> [Text excerpt]
================================

Oswald Mosley became a regular on BBC after "My Life" (68) and there were more attention after his death (80). There is hardly any mention of Mosley on BBC before 1968. Who made him acceptable, how and why?

Roald Dahl's My Uncle Oswald is an intriguing story.
dannyno
  • 44. dannyno | 23/10/2020
Brix, in the sleevenotes to the Beggars Banquet 2xCD/LP 2020 edition of The Frenz Experiment:


I don't think it is that well-crafted because there's not that many parts. There's a few good lines like "Oswald defence lawyer embraces the scruffed corpse of Mark Twain". It's like children in the playground taunting each other. "Oswald defence lawyer embraces the scruffed corpse of Walt Whitman." So, he was really into the American novelists - the classic guys.
dannyno
  • 45. dannyno | 23/10/2020
... which I would point out is in line with The Rise, The Fall, and The Rise but a bit different to her tweet reported in comment #32. Which vindicates my remark in comment #34. Why oh why does she do this to us?!?!!?!?
dannyno
  • 46. dannyno | 24/12/2020
"enhancing theory of zig-zag bulletline"

Do we need a note to explain that the "zig-zag bullet line" is used by critics of the Warren Commission report on the assassination, to mock what they allege to be the "magic bullet theory" that the Warren Commission account requires.

http://1.bp.blogspot.com/-tWTFBjVABck/US_ogL0NKyI/AAAAAAAAA9c/U52rpgX18ZQ/s320/MagicBulletTheory.jpg
bzfgt
  • 47. bzfgt (link) | 27/02/2021
Yes, we should
Ivan
  • 48. Ivan | 30/06/2021
I imagine when Peely played this on the radio he would have mentioned his incredible Lee Harvey Oswald story.

https://peel.fandom.com/wiki/John_F._Kennedy
dannyno
  • 49. dannyno | 04/07/2021
dannyno
  • 50. dannyno | 07/10/2021
"He's got an interview in Spin magazine"

From "My Way", a German fanzine, September 1988 (translated with help from Google translate):


MY WAY: Es gibt da eine Zeile in "Oswald Defence Lawyer" in den die am. Musikzeitschrift SPIN vorkommt. Mochtest du deren Artikel über THE FALL nicht?

Mark: Ich hasse ihn! Ich denke das ist ein "Scheißmagazin ". Die meisten amerikanischen Rockmagazine sind wirklich Scheiße.



MY WAY: There is a line in "Oswald Defense Lawyer" in which the American music magazine SPIN appears. Didn't you like their article about THE FALL?

Mark: I hate it! I think this is a "shitty magazine". Most American rock magazines really suck.

================================

> [Dataset excerpts]
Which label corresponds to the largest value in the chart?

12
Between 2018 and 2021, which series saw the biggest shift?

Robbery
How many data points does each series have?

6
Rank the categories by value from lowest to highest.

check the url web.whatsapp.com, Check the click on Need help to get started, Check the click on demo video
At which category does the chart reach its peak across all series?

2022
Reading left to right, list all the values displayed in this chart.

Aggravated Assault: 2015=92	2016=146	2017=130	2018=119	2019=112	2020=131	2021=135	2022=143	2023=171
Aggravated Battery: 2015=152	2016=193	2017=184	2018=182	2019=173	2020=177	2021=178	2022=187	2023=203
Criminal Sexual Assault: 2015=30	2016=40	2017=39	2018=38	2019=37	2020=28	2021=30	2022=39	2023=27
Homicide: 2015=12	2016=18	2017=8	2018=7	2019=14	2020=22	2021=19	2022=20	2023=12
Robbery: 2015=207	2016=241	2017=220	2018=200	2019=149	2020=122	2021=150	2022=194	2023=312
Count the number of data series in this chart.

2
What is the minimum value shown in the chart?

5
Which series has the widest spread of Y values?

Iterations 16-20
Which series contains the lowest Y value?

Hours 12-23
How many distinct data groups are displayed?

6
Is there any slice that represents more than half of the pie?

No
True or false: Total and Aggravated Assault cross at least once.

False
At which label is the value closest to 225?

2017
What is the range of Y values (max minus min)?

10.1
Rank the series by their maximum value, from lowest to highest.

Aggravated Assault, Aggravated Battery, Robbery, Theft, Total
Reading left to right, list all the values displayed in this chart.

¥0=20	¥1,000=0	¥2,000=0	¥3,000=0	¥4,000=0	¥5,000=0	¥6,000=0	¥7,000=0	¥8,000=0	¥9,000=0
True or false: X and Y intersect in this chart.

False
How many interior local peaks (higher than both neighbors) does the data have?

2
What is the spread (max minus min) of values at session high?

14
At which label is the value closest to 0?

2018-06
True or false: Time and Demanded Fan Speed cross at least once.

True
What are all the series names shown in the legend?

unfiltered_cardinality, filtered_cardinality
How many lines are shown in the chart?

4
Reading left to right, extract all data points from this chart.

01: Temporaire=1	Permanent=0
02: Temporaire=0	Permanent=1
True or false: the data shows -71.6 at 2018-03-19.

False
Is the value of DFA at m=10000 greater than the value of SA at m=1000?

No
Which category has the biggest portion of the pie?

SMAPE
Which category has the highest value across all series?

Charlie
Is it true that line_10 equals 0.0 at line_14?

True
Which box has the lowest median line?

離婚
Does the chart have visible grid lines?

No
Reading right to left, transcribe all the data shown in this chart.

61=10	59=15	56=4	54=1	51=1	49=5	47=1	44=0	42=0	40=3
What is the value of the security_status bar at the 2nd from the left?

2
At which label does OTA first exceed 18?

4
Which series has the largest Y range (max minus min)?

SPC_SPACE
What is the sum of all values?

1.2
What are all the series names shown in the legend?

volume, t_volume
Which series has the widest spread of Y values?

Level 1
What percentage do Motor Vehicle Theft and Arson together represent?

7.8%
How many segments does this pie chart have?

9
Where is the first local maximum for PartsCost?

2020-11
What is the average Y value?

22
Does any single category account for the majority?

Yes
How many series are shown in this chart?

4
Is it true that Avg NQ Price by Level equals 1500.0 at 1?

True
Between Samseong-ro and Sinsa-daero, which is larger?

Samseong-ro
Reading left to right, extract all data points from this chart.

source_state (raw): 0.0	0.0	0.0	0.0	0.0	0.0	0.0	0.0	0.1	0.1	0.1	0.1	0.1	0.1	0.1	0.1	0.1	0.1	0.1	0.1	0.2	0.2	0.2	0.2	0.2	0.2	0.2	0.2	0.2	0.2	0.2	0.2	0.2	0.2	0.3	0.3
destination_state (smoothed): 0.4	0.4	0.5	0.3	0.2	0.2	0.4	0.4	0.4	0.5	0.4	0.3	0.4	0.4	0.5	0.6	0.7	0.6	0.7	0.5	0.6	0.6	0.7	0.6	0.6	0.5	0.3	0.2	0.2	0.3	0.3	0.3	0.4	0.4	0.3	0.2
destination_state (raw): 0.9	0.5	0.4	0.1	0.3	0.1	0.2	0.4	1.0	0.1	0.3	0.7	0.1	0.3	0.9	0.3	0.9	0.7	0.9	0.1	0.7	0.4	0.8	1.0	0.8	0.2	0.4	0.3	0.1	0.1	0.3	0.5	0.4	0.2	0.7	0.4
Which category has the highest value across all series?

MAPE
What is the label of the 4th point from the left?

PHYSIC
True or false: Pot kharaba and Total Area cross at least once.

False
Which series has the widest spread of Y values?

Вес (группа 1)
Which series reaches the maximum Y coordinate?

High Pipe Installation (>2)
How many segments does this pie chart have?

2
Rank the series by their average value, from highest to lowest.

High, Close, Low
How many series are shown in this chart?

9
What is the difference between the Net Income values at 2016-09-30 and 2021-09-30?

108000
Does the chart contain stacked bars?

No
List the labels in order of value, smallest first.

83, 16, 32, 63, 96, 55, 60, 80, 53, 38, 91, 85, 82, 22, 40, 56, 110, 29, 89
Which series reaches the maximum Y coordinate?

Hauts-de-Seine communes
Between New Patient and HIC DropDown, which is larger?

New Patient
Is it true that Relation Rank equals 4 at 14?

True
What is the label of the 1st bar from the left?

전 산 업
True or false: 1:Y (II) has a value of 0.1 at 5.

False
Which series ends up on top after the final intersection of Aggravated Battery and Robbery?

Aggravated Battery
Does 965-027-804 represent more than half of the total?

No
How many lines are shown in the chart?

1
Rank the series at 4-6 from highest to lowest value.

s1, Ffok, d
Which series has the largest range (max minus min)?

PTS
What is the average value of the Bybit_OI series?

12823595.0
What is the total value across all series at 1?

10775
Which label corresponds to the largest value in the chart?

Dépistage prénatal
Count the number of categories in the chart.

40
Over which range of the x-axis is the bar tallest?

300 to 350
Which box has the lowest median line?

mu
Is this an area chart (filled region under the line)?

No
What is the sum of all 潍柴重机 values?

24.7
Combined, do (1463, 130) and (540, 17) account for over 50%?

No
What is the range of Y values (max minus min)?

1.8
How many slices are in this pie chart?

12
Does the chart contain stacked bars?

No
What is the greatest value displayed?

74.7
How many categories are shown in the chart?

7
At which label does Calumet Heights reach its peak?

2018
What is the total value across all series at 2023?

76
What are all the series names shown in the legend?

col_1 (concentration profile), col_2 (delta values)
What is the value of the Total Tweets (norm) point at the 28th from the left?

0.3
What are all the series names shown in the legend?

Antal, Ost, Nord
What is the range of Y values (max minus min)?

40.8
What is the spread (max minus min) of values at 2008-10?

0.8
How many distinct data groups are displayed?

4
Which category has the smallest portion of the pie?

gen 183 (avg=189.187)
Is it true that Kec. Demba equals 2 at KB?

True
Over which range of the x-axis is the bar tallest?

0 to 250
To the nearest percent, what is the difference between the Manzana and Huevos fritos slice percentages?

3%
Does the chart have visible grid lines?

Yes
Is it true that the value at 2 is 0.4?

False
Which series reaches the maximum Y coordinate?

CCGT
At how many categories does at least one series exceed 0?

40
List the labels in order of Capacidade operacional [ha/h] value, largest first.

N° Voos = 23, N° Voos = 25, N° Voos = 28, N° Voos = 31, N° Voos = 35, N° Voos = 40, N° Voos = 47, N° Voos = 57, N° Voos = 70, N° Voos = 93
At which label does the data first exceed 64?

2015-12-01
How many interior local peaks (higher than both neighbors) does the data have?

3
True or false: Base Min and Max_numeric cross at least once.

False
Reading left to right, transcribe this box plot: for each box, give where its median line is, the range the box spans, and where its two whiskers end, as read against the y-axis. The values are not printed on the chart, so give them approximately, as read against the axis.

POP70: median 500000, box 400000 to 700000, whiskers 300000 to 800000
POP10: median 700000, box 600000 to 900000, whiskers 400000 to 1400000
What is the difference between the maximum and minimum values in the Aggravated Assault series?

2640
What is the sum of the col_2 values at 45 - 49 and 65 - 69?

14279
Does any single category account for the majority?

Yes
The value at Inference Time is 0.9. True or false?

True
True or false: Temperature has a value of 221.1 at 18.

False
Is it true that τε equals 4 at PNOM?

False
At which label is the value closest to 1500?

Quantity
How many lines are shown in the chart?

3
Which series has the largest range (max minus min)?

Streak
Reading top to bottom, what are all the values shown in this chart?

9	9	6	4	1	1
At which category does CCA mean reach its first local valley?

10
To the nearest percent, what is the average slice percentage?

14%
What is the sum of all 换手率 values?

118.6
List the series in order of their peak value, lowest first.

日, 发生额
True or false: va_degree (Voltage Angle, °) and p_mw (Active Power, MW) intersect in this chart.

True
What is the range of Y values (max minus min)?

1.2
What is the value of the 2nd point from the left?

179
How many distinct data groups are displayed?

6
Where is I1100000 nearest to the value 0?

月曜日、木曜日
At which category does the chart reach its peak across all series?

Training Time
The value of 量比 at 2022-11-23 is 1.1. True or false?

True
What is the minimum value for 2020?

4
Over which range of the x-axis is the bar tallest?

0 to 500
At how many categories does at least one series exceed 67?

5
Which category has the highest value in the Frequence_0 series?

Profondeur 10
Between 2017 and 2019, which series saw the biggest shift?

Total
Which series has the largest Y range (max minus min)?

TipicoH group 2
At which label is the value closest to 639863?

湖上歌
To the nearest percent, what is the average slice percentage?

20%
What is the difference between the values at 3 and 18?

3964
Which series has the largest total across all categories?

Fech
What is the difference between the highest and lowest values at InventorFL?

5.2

================================

> [Work to complete]
1 - Please copy out the stretch of the "Oswald Defence Lawyer" comment thread from "Oswald Mosley became" through "how and why?", keeping the wording unchanged.
2 - In the "Oswald Defence Lawyer" comment thread, which German fanzine is quoted, and from what month and year?
3 - Continue the "Oswald Defence Lawyer" comment thread from the point where it stops.

> [Numbered answers]
1 -
Oswald Mosley became a regular on BBC after "My Life" (68) and there were more attention after his death (80). There is hardly any mention of Mosley on BBC before 1968. Who made him acceptable, how and why?

2 - My Way, September 1988.

3 -
dannyno
  • 51. dannyno | 07/10/2021
Oops, "My Way" is currently available in pdf here:

http://tapeattack.blogspot.com/2020/09/my-way-09-88-bergkamen.html
dannyno
  • 52. dannyno | 22/10/2021
It's not clear, by the way, whether "My Way" in saying "didn't you like their article", has a particular article in mind, or if it's a general comment about the magazine in general, in which case "didn't you you like their article?" might then be a jokey rhetorical question (if I've translated it correction, which is a big "if".

In terms of coverage prior to the song/this interview, all I can find in the database of the magazine I have access to is an article on The Fall in vol. 2 iss 3, June 1986, p.16. That's it in terms of anything substantive.

There is no mention that I can find in the magazine of Bugliosi, or Spence, or anything about the Lee Harvey Oswald TV trial.

So perhaps it's not about an actual interview, but applying a dislike of the magazine to attack someone's else reputation, on the grounds that they are the kind of person who would love the magazine.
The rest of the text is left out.